» What you will do:
For the string "Rendered", find every matching line in the records and copy it.
Data to examine below:
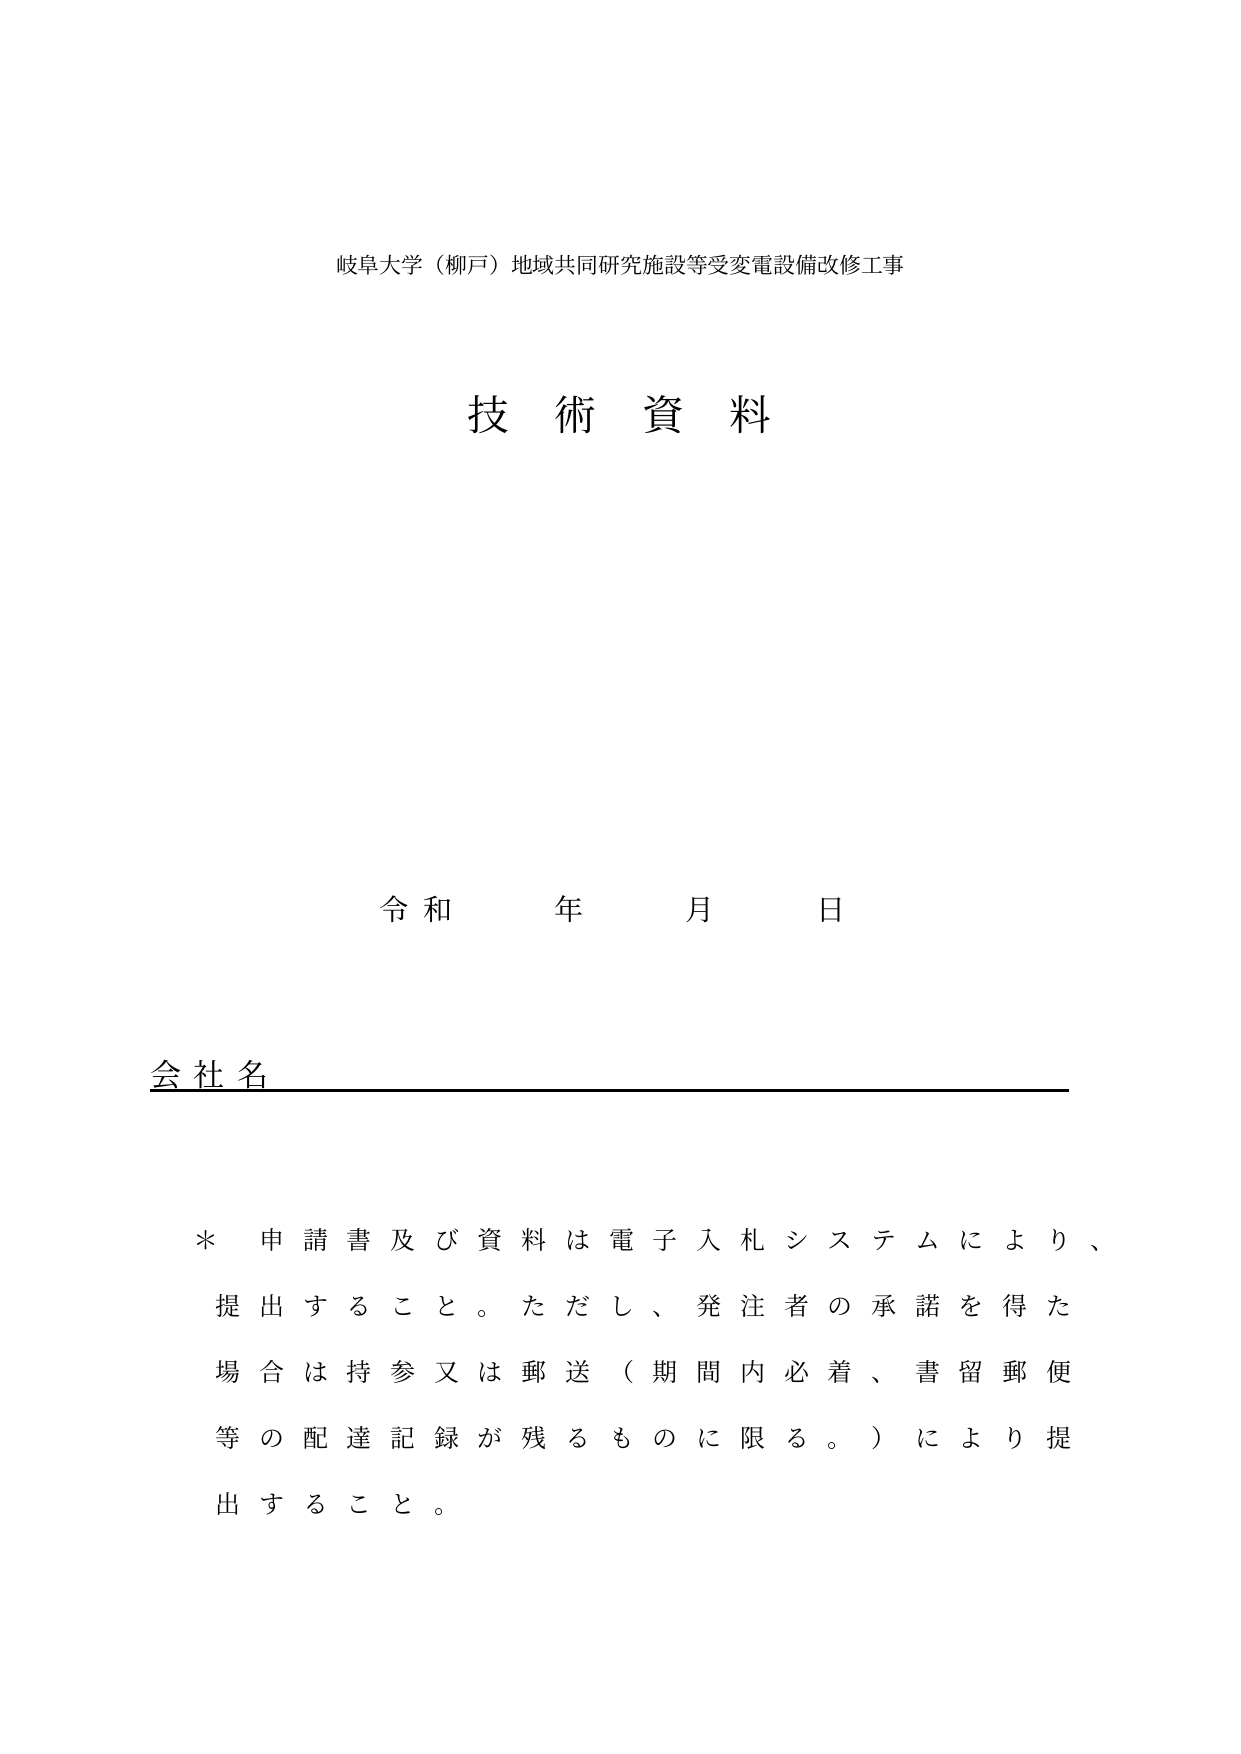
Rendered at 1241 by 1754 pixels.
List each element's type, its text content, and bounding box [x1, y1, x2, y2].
End of Data to examine.
Data to examine below:
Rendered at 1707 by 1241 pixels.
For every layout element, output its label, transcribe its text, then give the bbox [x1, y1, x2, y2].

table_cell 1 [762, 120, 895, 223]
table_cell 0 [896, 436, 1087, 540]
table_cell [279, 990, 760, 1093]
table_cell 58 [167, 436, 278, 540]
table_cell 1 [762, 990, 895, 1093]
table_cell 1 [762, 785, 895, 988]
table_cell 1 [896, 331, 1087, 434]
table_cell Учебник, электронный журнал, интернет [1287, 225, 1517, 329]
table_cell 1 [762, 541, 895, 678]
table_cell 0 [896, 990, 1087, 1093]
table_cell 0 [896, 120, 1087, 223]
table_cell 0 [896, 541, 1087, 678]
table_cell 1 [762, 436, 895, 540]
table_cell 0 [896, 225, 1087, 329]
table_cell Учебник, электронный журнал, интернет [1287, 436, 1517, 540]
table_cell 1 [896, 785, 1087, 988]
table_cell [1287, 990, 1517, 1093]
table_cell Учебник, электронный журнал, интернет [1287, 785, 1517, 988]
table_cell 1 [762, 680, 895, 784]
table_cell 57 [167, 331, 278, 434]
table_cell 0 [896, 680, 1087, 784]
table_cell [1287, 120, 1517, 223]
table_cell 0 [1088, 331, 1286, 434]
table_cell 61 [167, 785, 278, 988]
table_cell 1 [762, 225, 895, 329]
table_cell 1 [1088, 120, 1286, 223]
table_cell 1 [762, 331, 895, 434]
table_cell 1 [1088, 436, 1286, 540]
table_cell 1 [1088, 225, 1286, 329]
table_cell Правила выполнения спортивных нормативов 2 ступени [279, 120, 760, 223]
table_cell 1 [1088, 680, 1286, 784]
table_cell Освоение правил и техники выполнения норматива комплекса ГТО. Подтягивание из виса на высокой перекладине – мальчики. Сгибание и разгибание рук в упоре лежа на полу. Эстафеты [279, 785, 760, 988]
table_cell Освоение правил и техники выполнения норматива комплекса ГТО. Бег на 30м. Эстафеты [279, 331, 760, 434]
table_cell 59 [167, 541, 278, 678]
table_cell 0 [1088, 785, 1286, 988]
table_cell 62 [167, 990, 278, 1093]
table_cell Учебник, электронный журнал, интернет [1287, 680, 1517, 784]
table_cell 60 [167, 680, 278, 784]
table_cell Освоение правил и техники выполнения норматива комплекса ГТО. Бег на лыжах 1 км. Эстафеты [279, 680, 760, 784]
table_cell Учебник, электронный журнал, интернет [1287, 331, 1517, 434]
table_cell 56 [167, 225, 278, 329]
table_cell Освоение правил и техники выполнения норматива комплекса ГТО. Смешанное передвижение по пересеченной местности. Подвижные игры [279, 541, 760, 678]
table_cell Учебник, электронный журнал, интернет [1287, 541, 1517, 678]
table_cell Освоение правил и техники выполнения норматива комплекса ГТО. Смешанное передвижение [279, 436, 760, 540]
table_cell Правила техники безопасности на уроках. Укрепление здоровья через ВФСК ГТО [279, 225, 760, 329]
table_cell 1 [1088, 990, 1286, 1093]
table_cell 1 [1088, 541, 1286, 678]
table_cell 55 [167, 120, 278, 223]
End of Data to examine.
Data to examine below:
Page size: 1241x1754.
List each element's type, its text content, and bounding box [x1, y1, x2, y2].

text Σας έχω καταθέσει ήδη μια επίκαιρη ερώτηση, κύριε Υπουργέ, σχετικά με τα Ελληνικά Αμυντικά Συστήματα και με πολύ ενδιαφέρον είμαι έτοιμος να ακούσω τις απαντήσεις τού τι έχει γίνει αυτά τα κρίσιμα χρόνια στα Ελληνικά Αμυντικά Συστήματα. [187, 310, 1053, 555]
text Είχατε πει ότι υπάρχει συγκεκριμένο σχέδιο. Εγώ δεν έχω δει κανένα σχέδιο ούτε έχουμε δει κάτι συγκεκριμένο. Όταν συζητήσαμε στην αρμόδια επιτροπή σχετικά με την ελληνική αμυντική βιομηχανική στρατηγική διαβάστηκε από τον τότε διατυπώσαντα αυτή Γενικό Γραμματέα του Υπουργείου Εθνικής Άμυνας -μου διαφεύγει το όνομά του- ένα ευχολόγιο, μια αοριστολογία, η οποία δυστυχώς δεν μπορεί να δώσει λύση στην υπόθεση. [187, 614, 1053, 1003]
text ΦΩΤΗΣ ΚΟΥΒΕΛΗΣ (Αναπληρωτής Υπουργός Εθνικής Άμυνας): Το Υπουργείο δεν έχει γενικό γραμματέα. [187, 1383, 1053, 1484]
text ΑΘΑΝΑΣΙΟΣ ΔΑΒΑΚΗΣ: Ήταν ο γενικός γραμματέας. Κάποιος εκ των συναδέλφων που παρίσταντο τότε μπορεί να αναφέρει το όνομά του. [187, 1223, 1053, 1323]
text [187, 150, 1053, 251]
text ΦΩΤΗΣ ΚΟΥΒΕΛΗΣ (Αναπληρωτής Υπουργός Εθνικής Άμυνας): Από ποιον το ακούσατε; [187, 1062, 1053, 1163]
End of Data to examine.
» Exercise solution:
Rendered at 1241 by 1754 pixels.
Rendered at 1707 by 1241 pixels.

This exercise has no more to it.